CLEAVE?

What would be your definition of CLEAVE? 

Oxford defines cleave as a verb: split or sever (something) especially along a natural line or grain. 

Merriam-webster defines cleave as an intransitive verb: to adhere firmly and closely or loyally and unwaveringly.

The English language never fails to amaze me in its complexity.  Per www.grammarly.com, cleave is classified as a contronym, often referred to as a Janus word or auto-antonym, is a word that evokes contradictory or reverse meanings depending on context.   Mentalfloss.com in its article, 14 Words are their own opposites, lists 14 contronyms:  sanction, oversight, left, dust, seed, stone, trim, cleave, resign, fast, off, weather, screen, help.  Interesting but we will leave these for another time.

So back to cleave – to sever and to adhere.    In many marriage ceremonies, there is a reading from Genesis, where God says, “Therefore a man shall leave his father and mother and cleave to his wife and they shall become one flesh.”    What Does It Mean to Cleave To My Spouse, by Dr. David on www.crosswalk.com breaks down cleave from a marriage perspective:

1.      Being dedicated to your mate.  You choose to invest in the relationship.  You choose to keep the relationship vibrant and healthy through intentional caring, giving, and sacrificial loving.

2.      Ongoing exploration of their uniqueness.  To never stop learning, understanding, and appreciating our mate.

3.      Sharing on a deep level.  Intimacy requires deep sharing, transparency, and vulnerability.

4.      Mutual submission.  To gladly give of ourselves, including our time, talent, and treasures.  To listen and respond to their needs and desires.

5.      Enjoying each other fully and exclusively.  To delight in this relationship and be pleased to offer ourselves fully.

Your Questions: IF you are in a relationship with a significant “other” – how are YOU currently in the CLEAVE department?   Are there areas that need some work, and if so, what actions will you take? 
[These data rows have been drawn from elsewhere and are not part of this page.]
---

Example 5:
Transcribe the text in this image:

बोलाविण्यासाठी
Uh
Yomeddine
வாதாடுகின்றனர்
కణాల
I have been married to my best friend for over 35 years and for the most part they have been “happy” years – not always, but for the most part.  We love spending time together and are actively planning the next season of our lives.   I would say we have a VERY solid foundation, but cleaving improvements are needed – primarily from ME!

As I have worked through MY personal self-assessment, I can now clearly see how my MIND/BODY/SOUL health (or unhealth) has affected our relationship. 

Damaged Beaver   My self-assessment included doing a Smalley/Trent personality assessment – to see if I most closely identify as Lion, Golden Retriever, Otter, or Beaver.  I identified as a “damaged” beaver.   At the core, I have the strengths of being analytical, self-discipline, organized and sacrificing; however, most recently, I tend to exhibit the beaver weaknesses of being moody, self-centered, touchy, negative, and critical.    Now that I am aware of my personality weaknesses, I can re-dedicate myself to having a vibrant and healthy relationship with my wife.

Man Behind the Mask   Dr. Dave stated that intimacy requires deep sharing, transparency, and vulnerability.  My human nature is polarly opposed to this.  I build in-penetrable, well-guarded walls.  Picture Germany’s Neuschwanstein Castle!  I wear a mask that hides my wants, needs and feelings.  Going forward – I am committed to taking off the mask.  I am committed to vulnerability and transparency in my trusted relationships. 

Split or Sever   Dr. Dave addressed the adhere firmly definition of cleave.  I certainly have behaviors and actions that need to be split or severed to achieve the healthy, happy, rewarding relationship desired.   My self-reflection has clarified areas in my life that need to be minimize or eliminated to make my relationship with my wife MY priority.  I have areas that need pruning and some areas that need to be lopped off!

Nicholas Sparks, in his book The Last Song, says, “Love is fragile.  And we’re not always its best caretakers.  We just muddle through and do the best we can.  And hope this fragile thing survives against all odds.”  I am recommitting to making my wife and our relationship a top priority – to CLEAVING to her.

Your Questions: IF you are in a relationship with a significant “other” – how are YOU currently in the CLEAVE department?   Are there areas that need some work, and if so, what actions will you take?